- **What to do**: Look through the records below for the line with "Stop the running". Return that line and each one after it up to and including the line with "left_click(948, 29)", exactly.

━━━━━ Extracted material ━━━━━

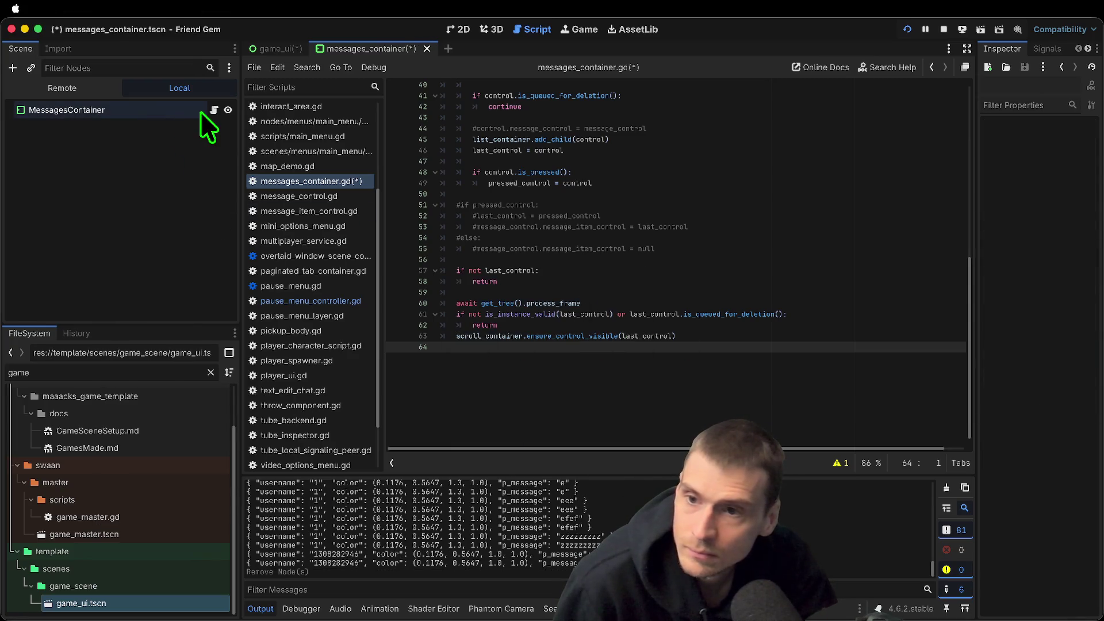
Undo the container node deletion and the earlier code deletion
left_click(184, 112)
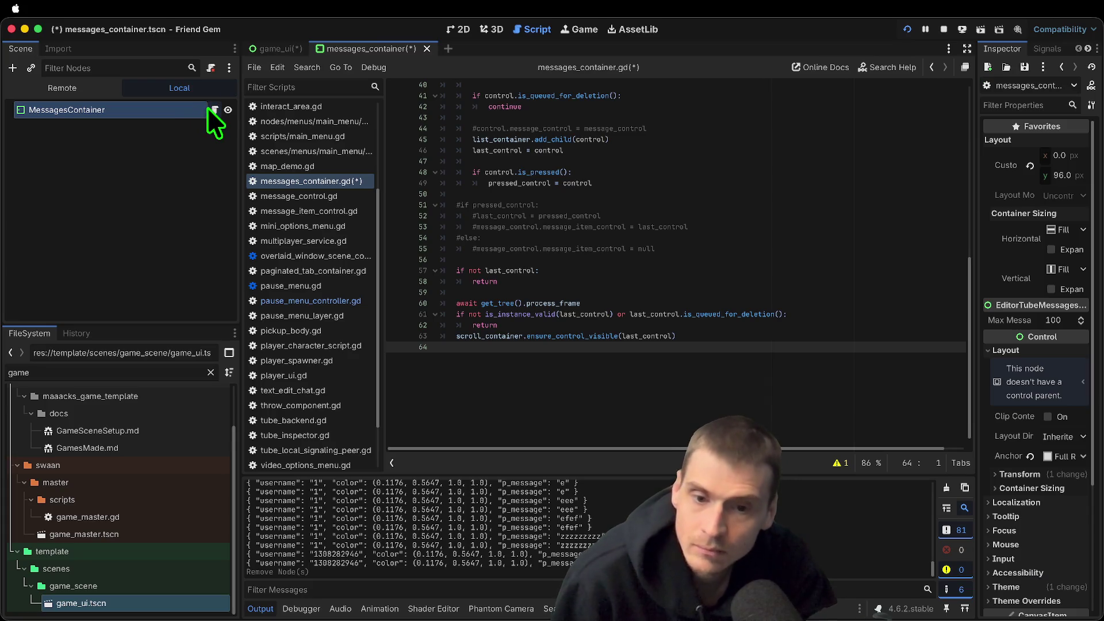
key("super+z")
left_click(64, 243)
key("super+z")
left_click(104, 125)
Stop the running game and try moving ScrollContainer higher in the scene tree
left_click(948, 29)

━━━━━
━━━━━ Extracted material ━━━━━

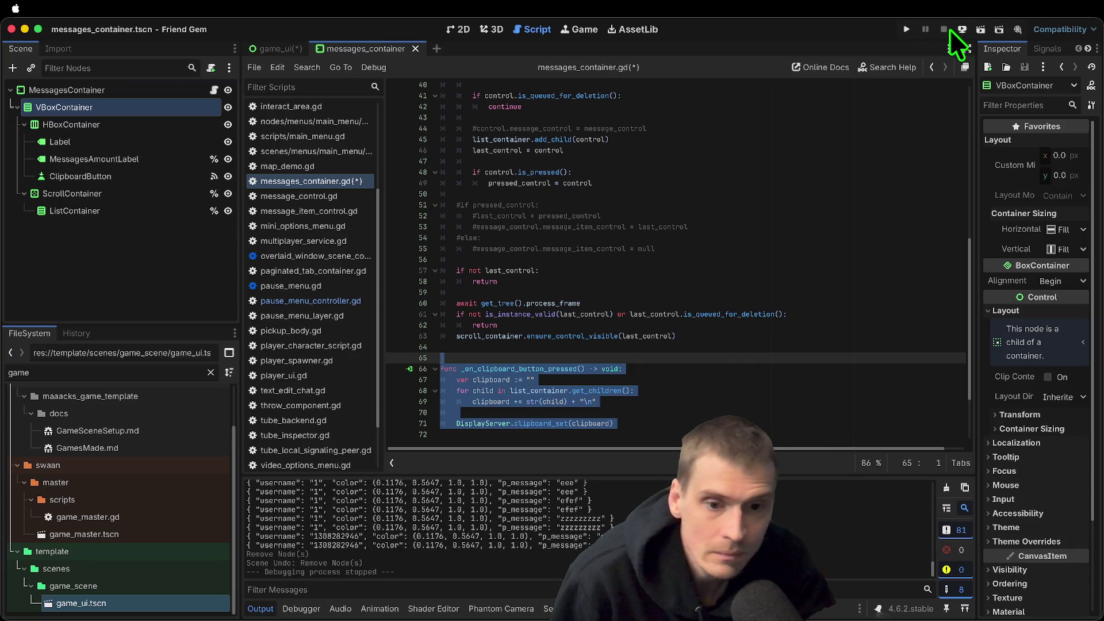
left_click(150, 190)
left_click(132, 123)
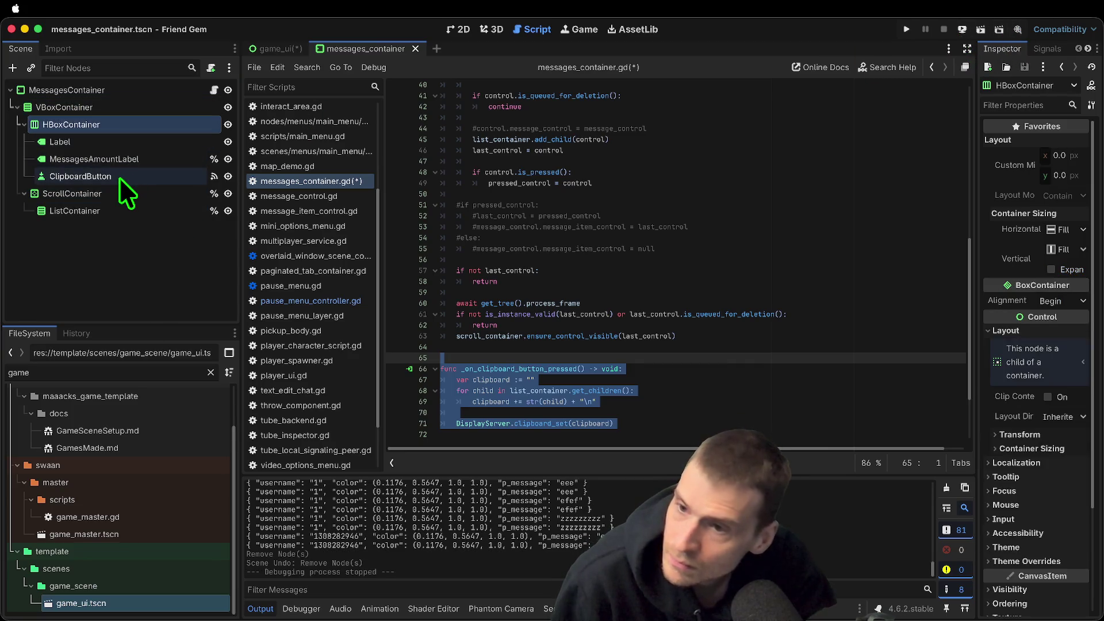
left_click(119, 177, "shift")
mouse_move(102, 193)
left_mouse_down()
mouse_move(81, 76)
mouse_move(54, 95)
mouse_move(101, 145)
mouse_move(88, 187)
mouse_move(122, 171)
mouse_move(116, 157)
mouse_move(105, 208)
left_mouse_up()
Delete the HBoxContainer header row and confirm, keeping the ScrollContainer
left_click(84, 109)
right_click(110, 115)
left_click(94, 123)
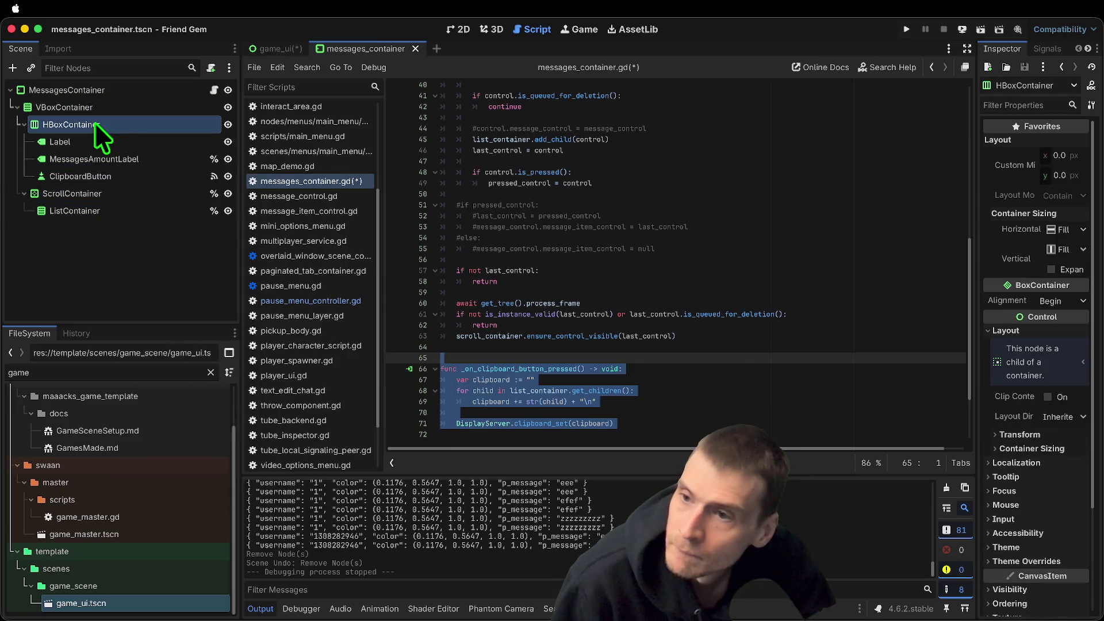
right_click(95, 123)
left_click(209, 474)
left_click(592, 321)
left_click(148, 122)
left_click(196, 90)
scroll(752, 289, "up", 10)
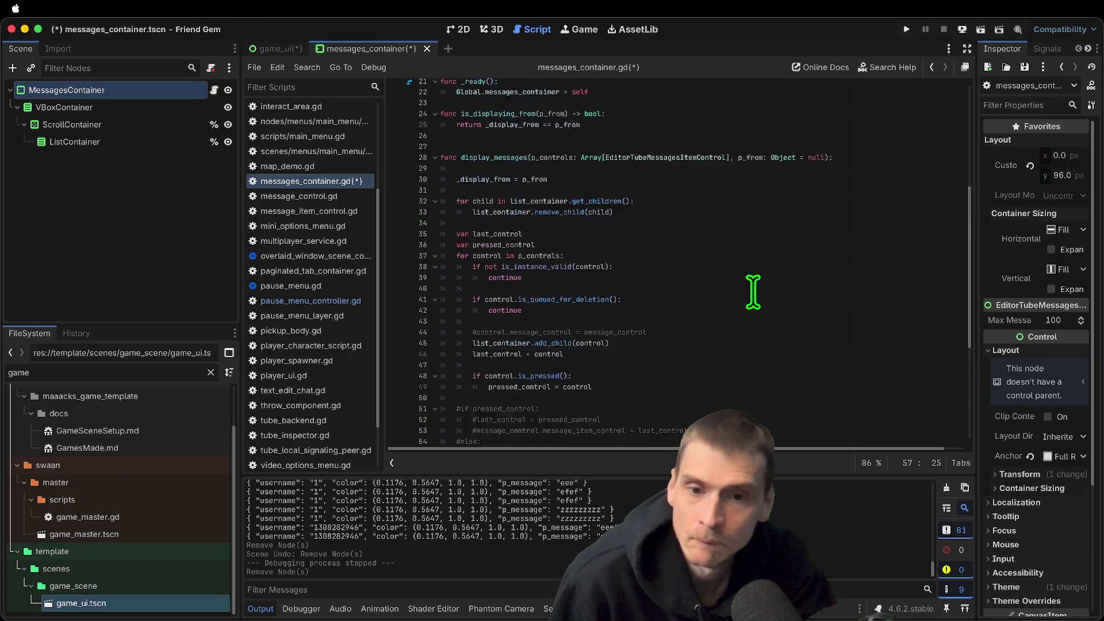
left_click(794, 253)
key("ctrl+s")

━━━━━

- **Answer to this exercise**:
Stop the running game and try moving ScrollContainer higher in the scene tree
left_click(948, 29)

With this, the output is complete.